DISSENTING OPINION: "When I give the words in the subject language their usual and ordinary meaning – as I am required to do – I do not find the warranty deed to be ambiguous. As I understand the language at hand, it cannot be construed as being limited to the conveyed lots in the platted subdivisions. The language at issue addresses “[t]his conveyance.” The only reasonable interpretation of these two words is that they refer to the conveyed platted lots in the Deanbrook Subdivisions and the conveyed acreage outside the platted subdivisions. This is what was “convey[ed].” There can be no doubt about this." Id.

June 24, 2008

Local governments may enforce strict submission requirements for service contracts

BAIRD TREE COMPANY, INC. v. CITY OF OAK RIDGE, ET AL. (Tenn.Ct.App. June 24, 2008).

Baird Tree Company, Inc. ("Plaintiff") was one of three bidders on a tree trimming and removal project submitted for bid by the City of Oak Ridge ("Oak Ridge"). Plaintiff was notified by letter of several deficiencies in its bid and Oak Ridge requested that the bid be supplemented with additional information. Plaintiff explicitly refused to do so and informed Oak Ridge that its bid was fine just the way it was.

After the contract was awarded to a different company, Plaintiff filed suit claiming it should have been awarded the contract because it was the lowest bidder and further claiming that Oak Ridge violated the Tennessee Trade Practices Act, Tenn. Code Ann. section 47-25-101, et seq. Oak Ridge filed a motion for summary judgment claiming, among other things, that it was entitled to summary judgment because Plaintiff's bid was invalid to begin with and the Trade Practices Act did not apply to this case.

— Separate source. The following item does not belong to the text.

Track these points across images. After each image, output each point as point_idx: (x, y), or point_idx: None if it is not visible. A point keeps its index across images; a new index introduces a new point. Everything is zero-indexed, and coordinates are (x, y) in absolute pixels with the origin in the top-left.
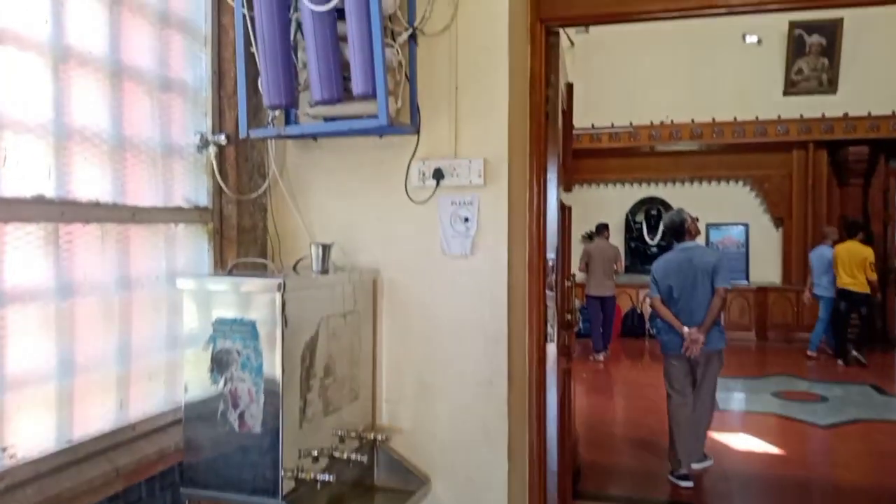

The Trial Court agreed and granted the motion for summary judgment. Plaintiff appeals raising numerous issues. We affirm.

Opinion may be found at:

"The undisputed material facts demonstrate that there were numerous deficiencies in Plaintiff’s original bid. Although not required to do so, Dover sent a letter to Plaintiff’s owner and president requesting the additional necessary information. Mr. Baird refused to supply any additional information and even went so far as to inform Dover that he (i.e., Mr. Baird) would be sending questions to Dover that he wanted answered. The Trial Court correctly characterized this response as being “in your face.” This Court is at a loss as to how a company can send such a response to legitimate questions that were raised about its bid, and then complain when it is not awarded the bid." Id.